→ **Work to complete**:
Format the lines of the data below, from the line containing "How many slices are in this pie chart?" through the line containing "True or false: Prosumers", as a Markdown table with the columns "No." and "Line", numbering the rows and omitting blank lines. Leave the pictures out of the table.

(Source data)

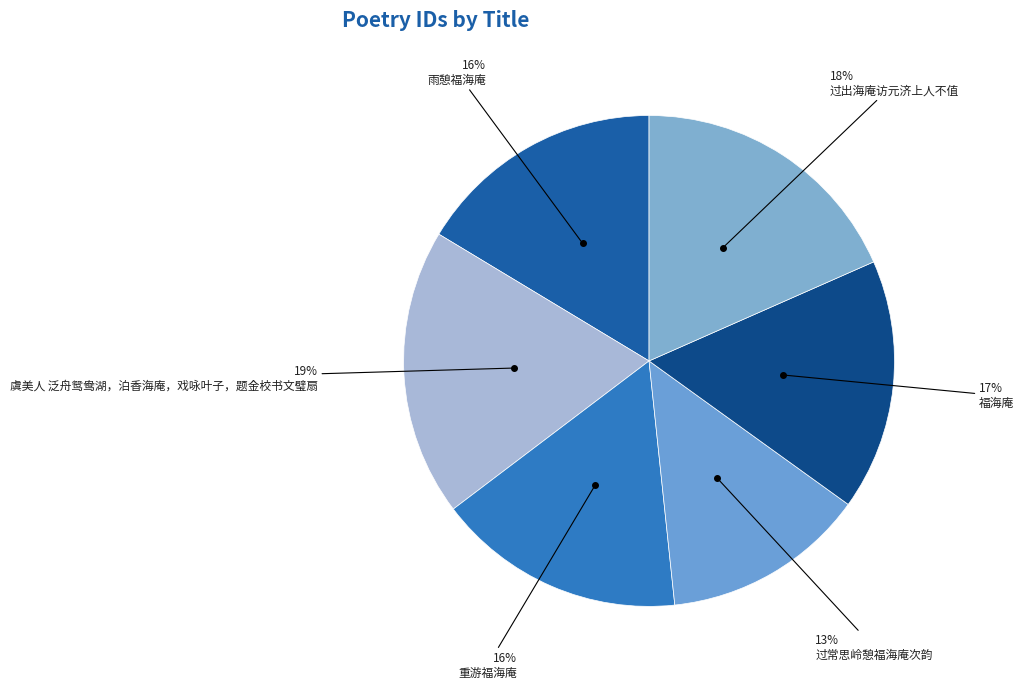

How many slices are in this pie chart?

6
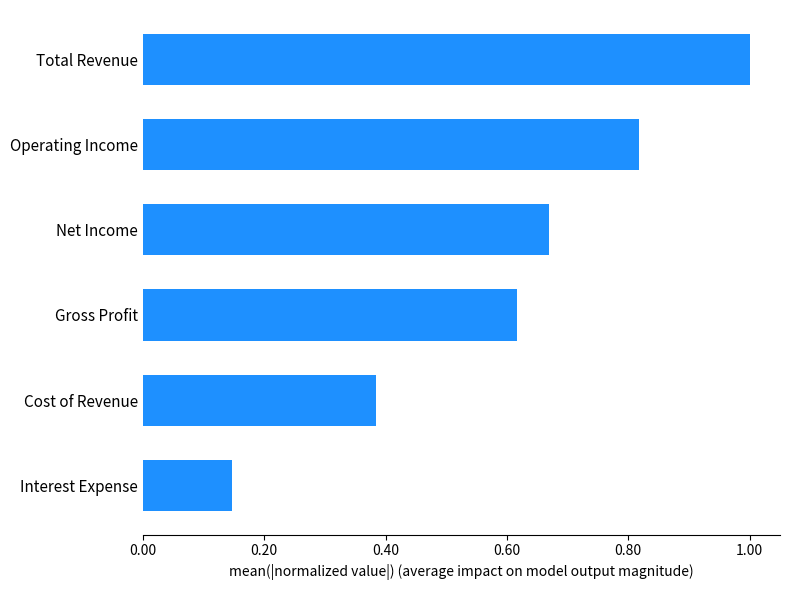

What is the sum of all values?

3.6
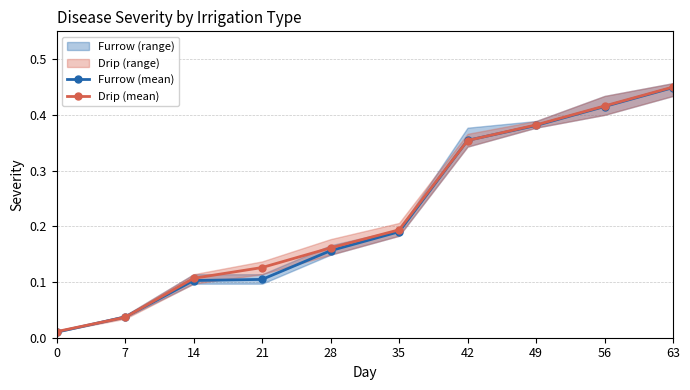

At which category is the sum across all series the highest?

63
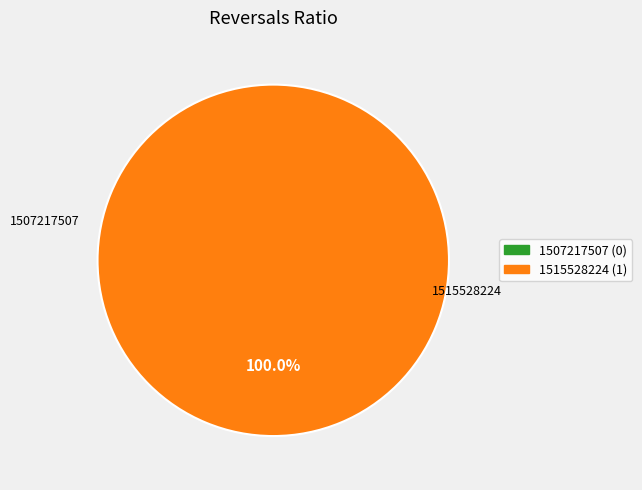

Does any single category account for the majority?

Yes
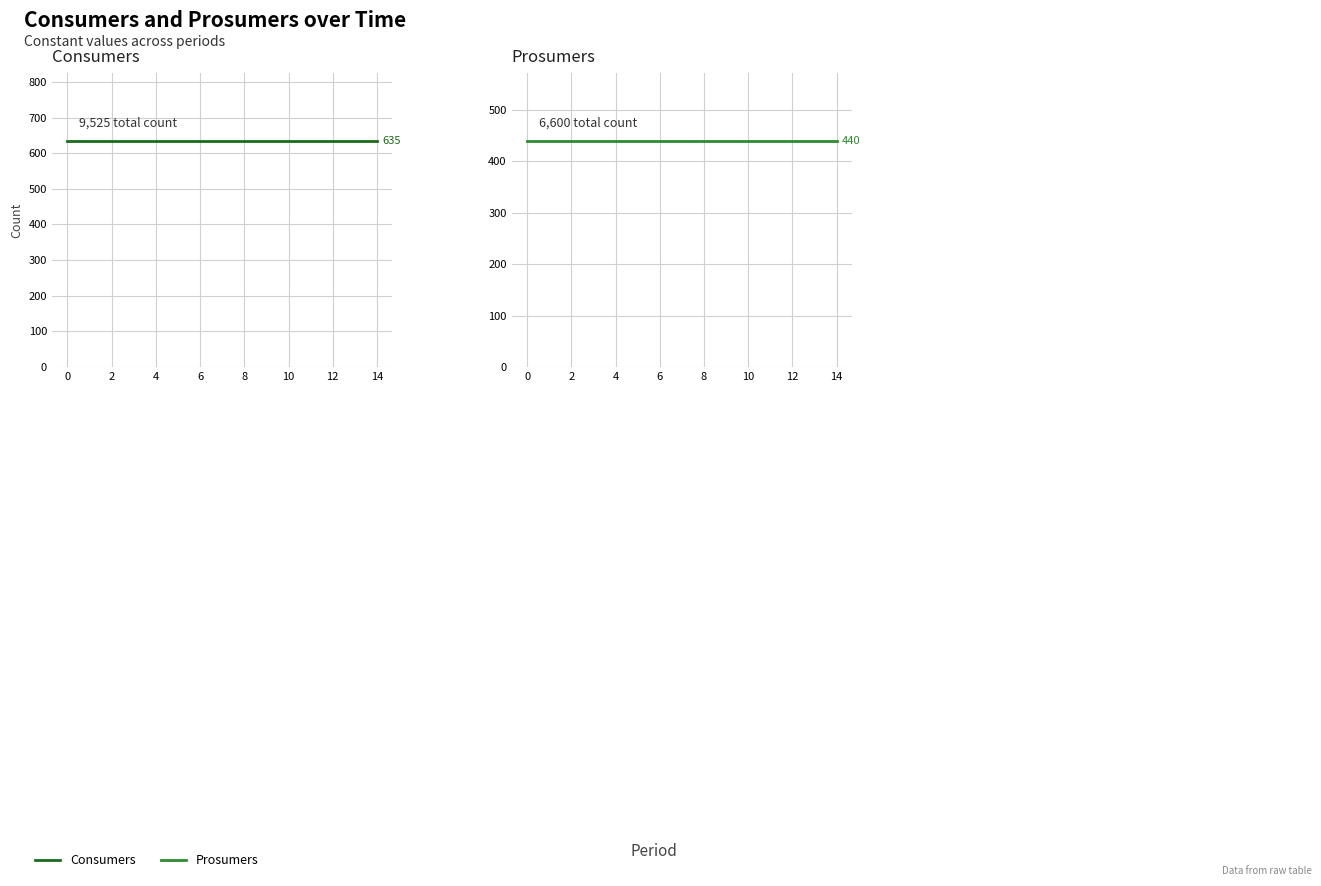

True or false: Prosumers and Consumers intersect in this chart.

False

...

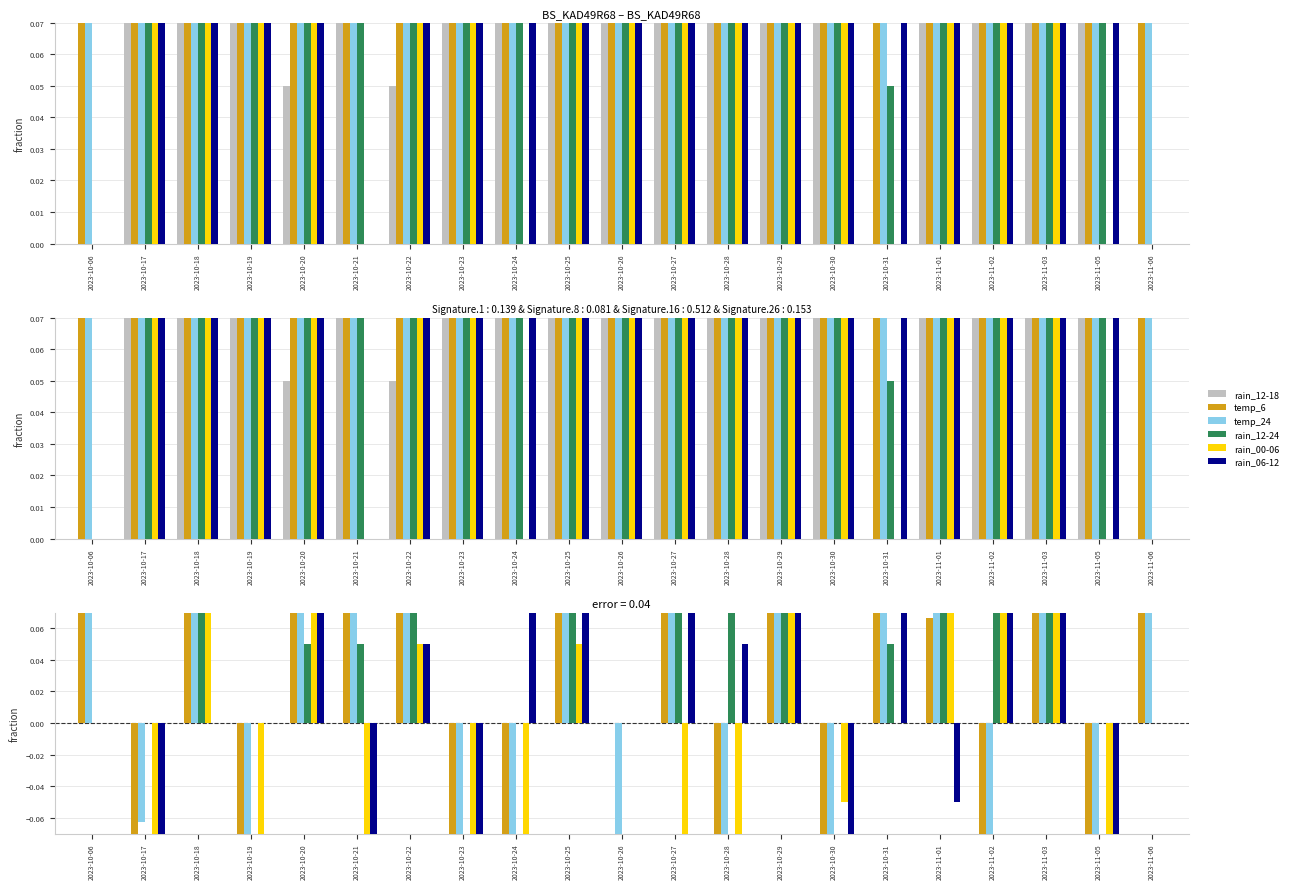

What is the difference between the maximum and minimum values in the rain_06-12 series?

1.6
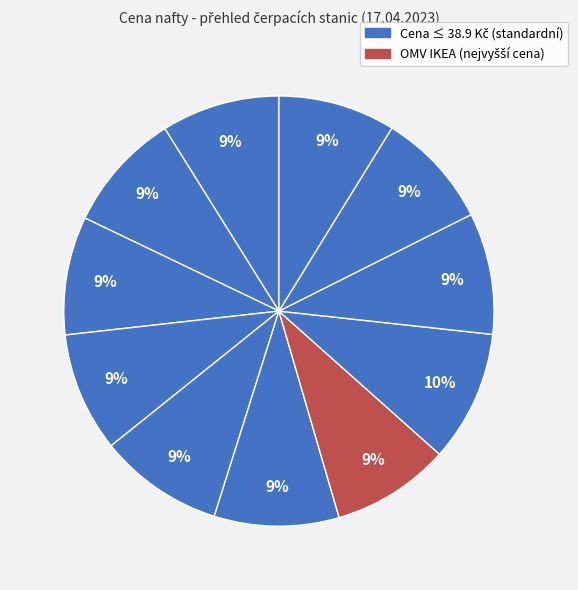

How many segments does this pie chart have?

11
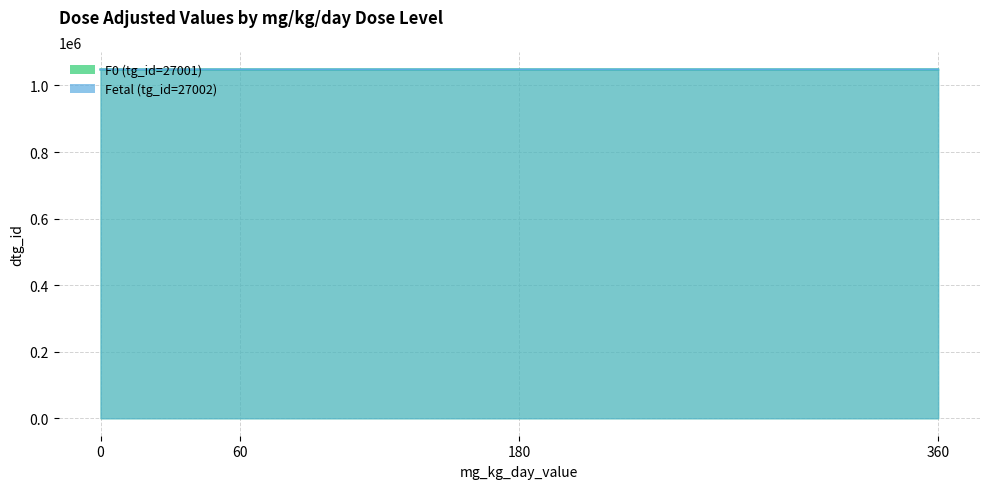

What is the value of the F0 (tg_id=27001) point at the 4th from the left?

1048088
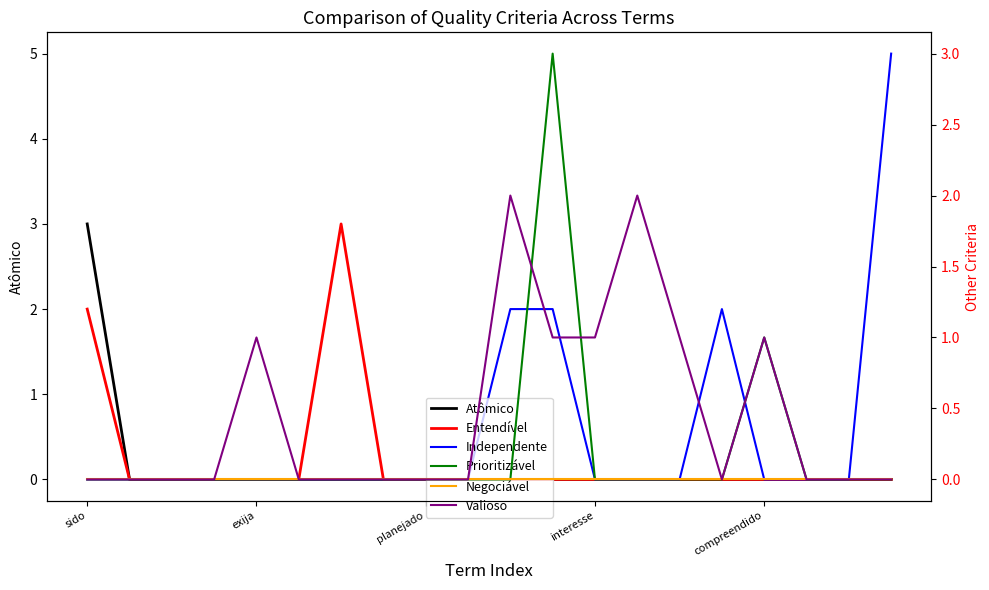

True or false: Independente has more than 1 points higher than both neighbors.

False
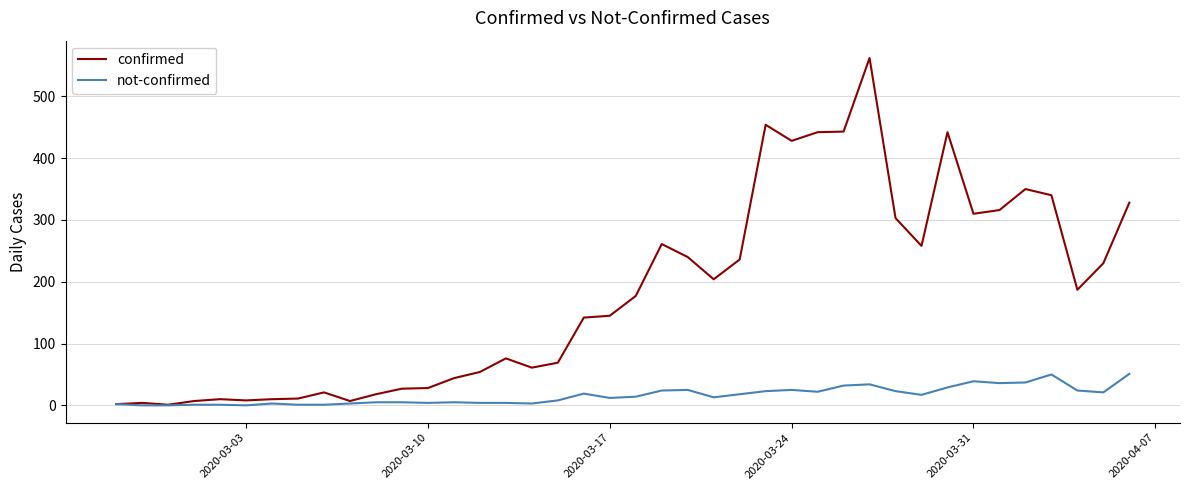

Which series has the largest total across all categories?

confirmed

→ **Answer box**:
| No. | Line |
|---|---|
| 1 | How many slices are in this pie chart? |
| 2 | 6 |
| 3 | What is the sum of all values? |
| 4 | 3.6 |
| 5 | At which category is the sum across all series the highest? |
| 6 | 63 |
| 7 | Does any single category account for the majority? |
| 8 | Yes |
| 9 | True or false: Prosumers and Consumers intersect in this chart. |